A genomic screening was conducted in order to identify all the putative glycosyltransferase (GT) proteins encoded by Gloeocapsopsis sp. UTEX B3054 and related cyanobacteria. A thorough search revealed that Gloeocapsopsis sp. UTEX B3054 possesses at least 129 genes encoding GTs (Table 1), a similar number to its closest evolutionary relative Gloeocapsa sp. PCC7428. C. thermalis PCC7203, Gloeocapsa sp. PCC7428 and Gloeocapsopsis sp. UTEX B3054 possess the highest GTs/CDS ratio (Table 1), in comparison to Anabaena sp. PCC7120, Nostoc punctiforme, and Synechocystis sp. PCC6803. Gloeocapsopsis sp. UTEX B3054 and Gloeocapsa sp. PCC7428 presented the highest levels of GT variety, with 30 different types. Synechocystis sp.

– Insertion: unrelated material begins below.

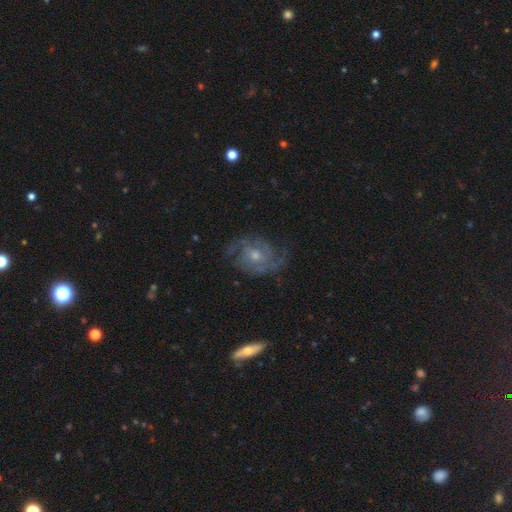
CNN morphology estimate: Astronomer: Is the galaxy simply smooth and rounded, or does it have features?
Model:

PCC6803 contains the lowest diversity of GTs, encoding only 21 different types. The results indicate that most of the predicted cyanobacterial GTs are organized in functional modules, with conserved enzymatic motifs structured in tandem (Supplementary Tables S2–S6) and several different predicted domains combined in a large pool of putative GTs proteins. Most GTs found in Gloeocapsopsis sp. UTEX B3054 and other cyanobacterial genomes (above 70%) belongs to the GT1 and GT2 families (Supplementary Tables S2–S6). Many GT genes were found inserted within genomic clusters associated to sugar metabolism, such as in contig PWI75_000047 (Figure 4), which contains 10 GTs and additional genes associated to sugar metabolism, whose orthologs in Anabaena sp. PCC7120 are up-regulated under desiccation (Yoshimura et al., 2007).

FIGURE 4

Figure 4. Gene cluster likely associated to desiccation tolerance mechanisms. This gene cluster contains 10 genes encoding for glycosyltransferases whose orthologs in Anabaena demonstrated to be overexpressed under desiccation conditions (Yoshimura et al., 2007). Gene locus: PWI75_04273 to PWI75_04293.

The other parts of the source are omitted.